Speaking on behalf of the mother, Anoux Massey of Gordon’s Bay says her employee, 30, went into labour on Monday and the woman’s husband said they had been advised by their clinic doctor to go to Macassar Hospital.
“We were on the N2 travelling towards Macassar, but when we drove past Hottentots-Holland High School, her labour had advanced a lot,” Anoux explains.
“She was getting terribly sick and was vomiting and in a lot of pain.
“It became apparent quite quickly that we would not make it to Macassar and our only option was to rush to HH (Helderberg Hospital in Somerset West).”
She says on arrival about 3pm, the security guard told them to go to the maternity ward.
“To be honest, they looked bored and not interested in the least. They tell me to come into the ward, I turn around to get the lady when they shout at me to rather go to the emergency side.”
She says the woman in the car screamed and told her that the baby was coming.
“I ran into an emergency room and I say out loud that I need a wheelchair.
“Now please note, the emergency was not crowded or out of beds or staff, it was quite calm, with a lot of nurses standing around.”
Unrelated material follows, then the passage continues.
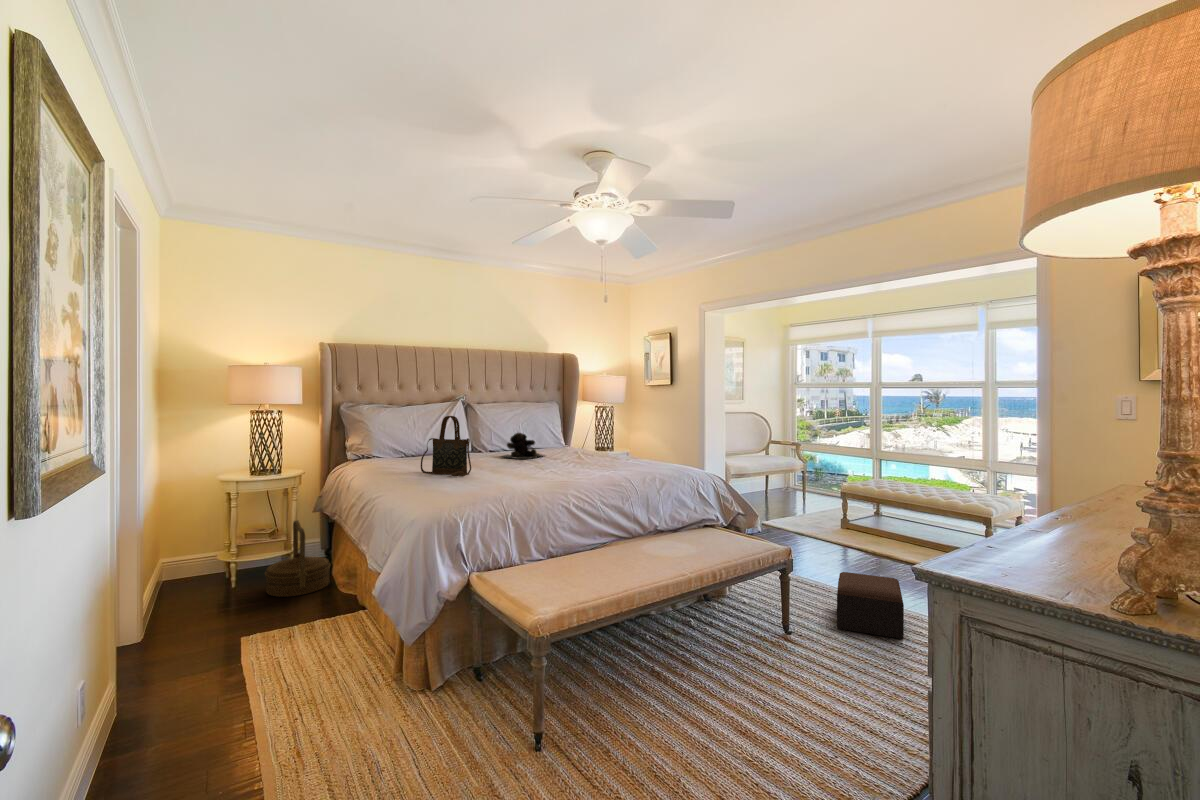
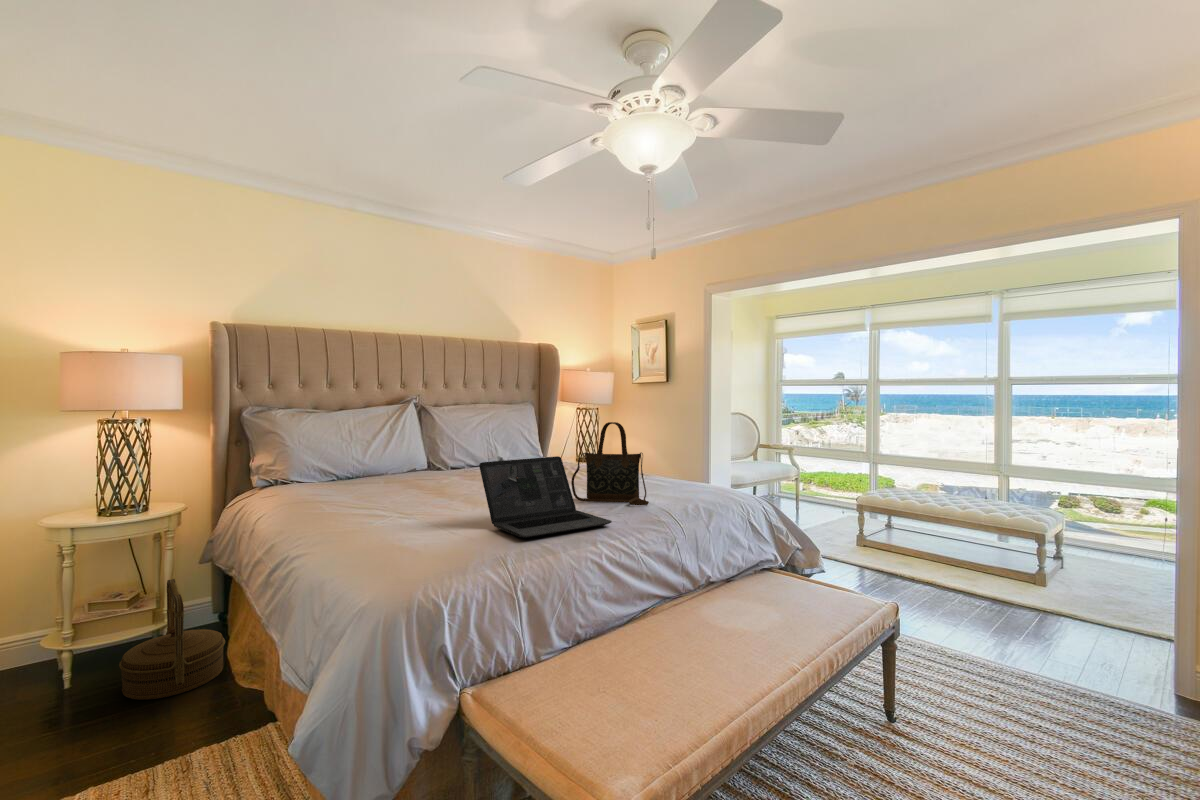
handbag: present [421,416,471,476] -> present [571,422,649,505]
teddy bear: present [501,433,544,459] -> none [464,445,528,481]
laptop: none [495,438,581,488] -> present [479,456,612,539]
footstool: present [837,572,904,639] -> none [932,625,1044,721]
She says the woman then gave birth in the car on her own.
“The legs and arms were out, but his head was stuck. I did not know what to do, but she kept pushing until the baby came out.
“The baby’s cord was wrapped around its neck twice and the baby was not responding.
“I untied the cord and started rubbing the baby not knowing what I was doing at all, but still no one had come to assist me.”
The baby unfortunately did not survive and Anoux says this left them both traumatised.
“What is the purpose of the emergency staff? No one paid me any attention.
“I stood in the ward full of blood and one nurse even shuffled past me to do something else, completely ignoring me.
“I am traumatised, the mother is traumatised, the father and his sister are traumatised. Is this OK?”
Health Department spokesperson Sithembiso Magubane says the baby was already dead in the mother’s womb when she arrived at the hospital.
“The mother stated that she last felt foetal movements early in the morning and started getting pains at 4pm,” said Magubane.
“This means that the baby may have passed on at least six hours or more prior to going into labour and prior to arriving at the hospital.
“The midwife did attend to the patient on arrival, as can be seen in some of the pictures which have been circulating.
“The clients were provided counselling at the hospital and are welcome to visit the hospital if they need more counselling.”
But Anoux says the department is lying and they are considering legal action.
“None of this (what he is saying) is true to what happened. We are in mourning now, but we are considering taking legal action.”